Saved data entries

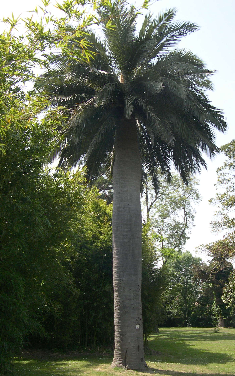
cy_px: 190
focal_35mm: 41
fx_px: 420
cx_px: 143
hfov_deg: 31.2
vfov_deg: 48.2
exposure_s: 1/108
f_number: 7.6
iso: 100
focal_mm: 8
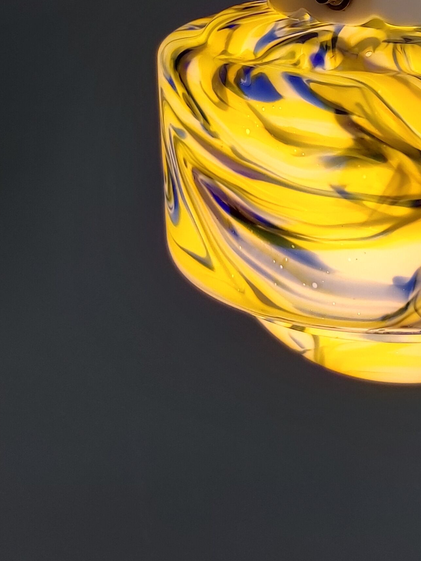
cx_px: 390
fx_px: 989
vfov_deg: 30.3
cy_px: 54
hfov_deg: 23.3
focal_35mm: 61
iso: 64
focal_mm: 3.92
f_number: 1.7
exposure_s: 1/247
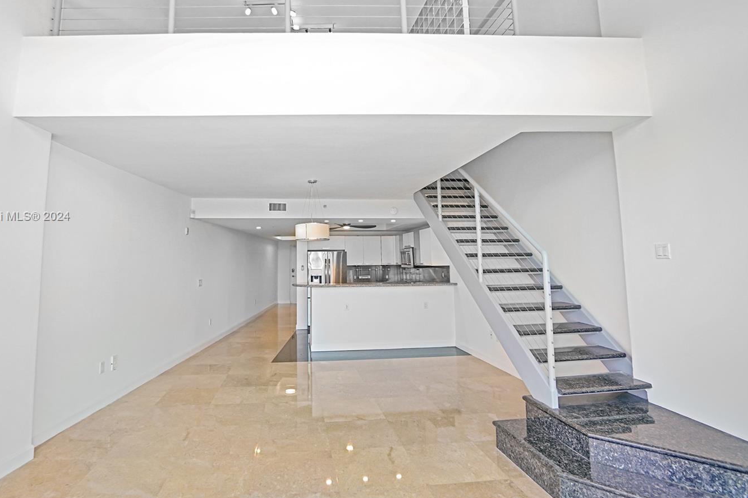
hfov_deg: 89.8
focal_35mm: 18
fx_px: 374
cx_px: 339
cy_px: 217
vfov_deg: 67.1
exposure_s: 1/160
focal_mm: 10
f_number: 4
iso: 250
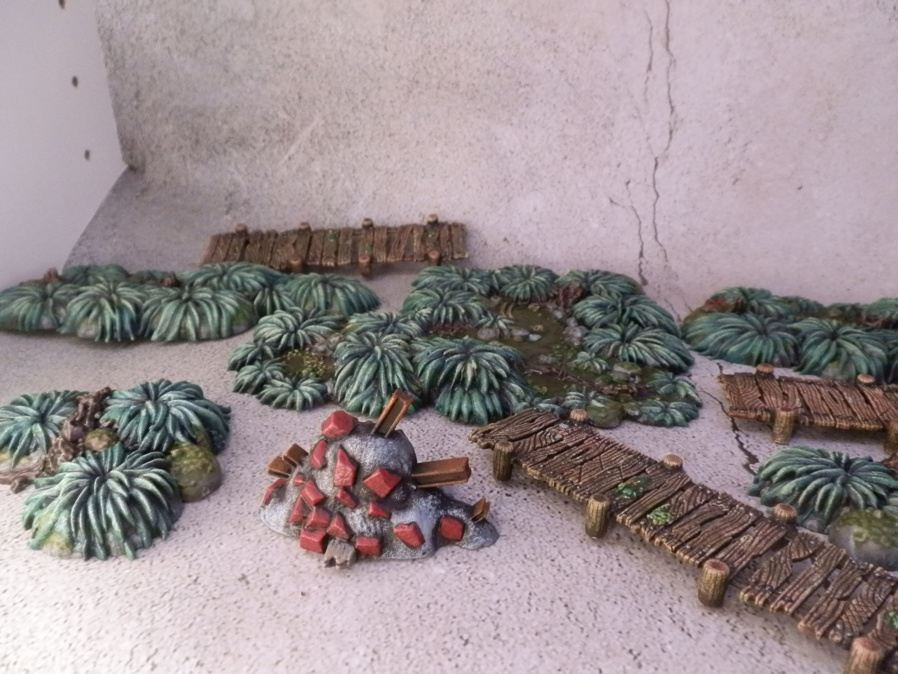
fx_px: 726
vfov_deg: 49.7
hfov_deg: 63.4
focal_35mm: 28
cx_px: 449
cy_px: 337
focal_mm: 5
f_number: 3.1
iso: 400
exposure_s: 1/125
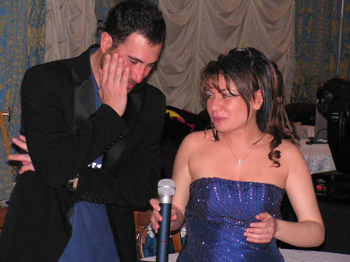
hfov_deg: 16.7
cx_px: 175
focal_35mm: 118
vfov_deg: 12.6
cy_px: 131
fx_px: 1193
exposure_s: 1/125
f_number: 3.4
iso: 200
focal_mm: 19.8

**What you are asked to do:**
Reproduce each line of the records above, exactly and without pictures.

**Written answer:**
cy_px: 190
focal_35mm: 41
fx_px: 420
cx_px: 143
hfov_deg: 31.2
vfov_deg: 48.2
exposure_s: 1/108
f_number: 7.6
iso: 100
focal_mm: 8
cx_px: 390
fx_px: 989
vfov_deg: 30.3
cy_px: 54
hfov_deg: 23.3
focal_35mm: 61
iso: 64
focal_mm: 3.92
f_number: 1.7
exposure_s: 1/247
hfov_deg: 89.8
focal_35mm: 18
fx_px: 374
cx_px: 339
cy_px: 217
vfov_deg: 67.1
exposure_s: 1/160
focal_mm: 10
f_number: 4
iso: 250
fx_px: 726
vfov_deg: 49.7
hfov_deg: 63.4
focal_35mm: 28
cx_px: 449
cy_px: 337
focal_mm: 5
f_number: 3.1
iso: 400
exposure_s: 1/125
hfov_deg: 16.7
cx_px: 175
focal_35mm: 118
vfov_deg: 12.6
cy_px: 131
fx_px: 1193
exposure_s: 1/125
f_number: 3.4
iso: 200
focal_mm: 19.8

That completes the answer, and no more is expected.